It’s been an interesting week here in the Big Apple. A lot of challenges. A lot of reasons to remember just why this new heart project of mine, My Selfie –  ilovemyselfie.com is so important.

I have been challenged with quiet fears of being disappointed…again. I have been haunted by those too familiar thoughts that fleet through us as quickly, and quietly as the snowflakes that fell in the city today: can I do this? Do I know enough? Have I done enough? Am I enough? I thought I was on top of…me.  I was consciously bringing myself back to love and focus. But I could feel the exhaustion that is the partner of fear. It stealthily takes the joy and excitement and turns it into pushing and angst. I was maintaining, but not creating.

And so, of course, I moved into quietly sabotaging myself by leaving my computer, with all the meetings and information and press that I needed for the biggest day of the Toy Fair, in the cab that quickly sped away into the falling snow. And I didn’t realize it for an hour.

In that moment I made the worst choice I could make: I called myself stupid, got pissed off, and dove into victim hood. Now many would have thought I was handling this emergency rather consciously. I sought out a policewoman who did everything she could. Not even New York’s finest could get someone to answer the phone on a Sunday. She gave me the numbers of the police to report it. The women at the information booth kept encouraging me to “keep the faith.” But I had lost the faith in me: stupid people don’t deserve your faith, and I had eloquently and dramatically defined myself as just that.

I got back to the booth and said, “I might as well just go home for the day.” Shakespeare and all his drama had taken over this actress who knew better, but by this time I was deep into the drama.  I went for a walk, arms crossed, still defeating myself with this negative self talk. As I neared the end of the last aisle, I distinctly heard a voice…MY voice…say: “Dee. Do the work.”  I stopped in my tracks. OK, I said, this is the moment I get to choose, and I did. I said out loud, right there surrounded by puzzles and stuffed animals and kites and doll clothes:

I choose to love me.
I choose to know I am smart.
I choose to know there are great cab people in New York with beautiful integrity and I am turning this over to the Universe and God and all Energy.
Work it out.

I went back to the booth, and Lanny was holding my phone out to me.
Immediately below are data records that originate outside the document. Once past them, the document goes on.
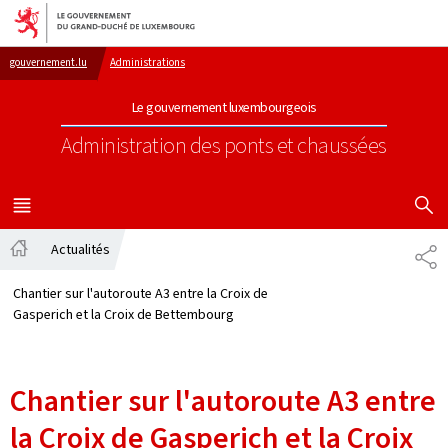
Aller au menu principal
Aller au contenu
gouvernement.lu
Administrations
Le gouvernement luxembourgeois
Administration des ponts et chaussées
AFFICHER
MENU
PRINCIPAL
Actualités
PA
Accueil
Chantier sur l'autoroute A3 entre la Croix de
Gasperich et la Croix de Bettembourg
Chantier sur l'autoroute A3 entre
la Croix de Gasperich et la Croix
The cab driver had driven 50 blocks back to the apartment where he picked us up, told the doorman he had it, the doorman called Bob (it is his apartment), Bob took time to track down my public relations man in Los Angeles, who was now calling me to give me the cab driver’s personal number. The cab driver proceeded to drive all the way across town, again, to hand deliver this precious object to a now very joyful, very thankful and much more conscious Me. Needless to say, he got a great tip. I want to get him on Ellen. He restored faith in a lot of people that day. But mostly he taught the teacher to walk her own talk, and live the message of the little bear she is taking out to the world: you are loved, you are special, and you are taken care of.

Remember that we get to always choose to honor ourselves…no matter what…and that we are worthy to love ourselves enough to always rise to that choice.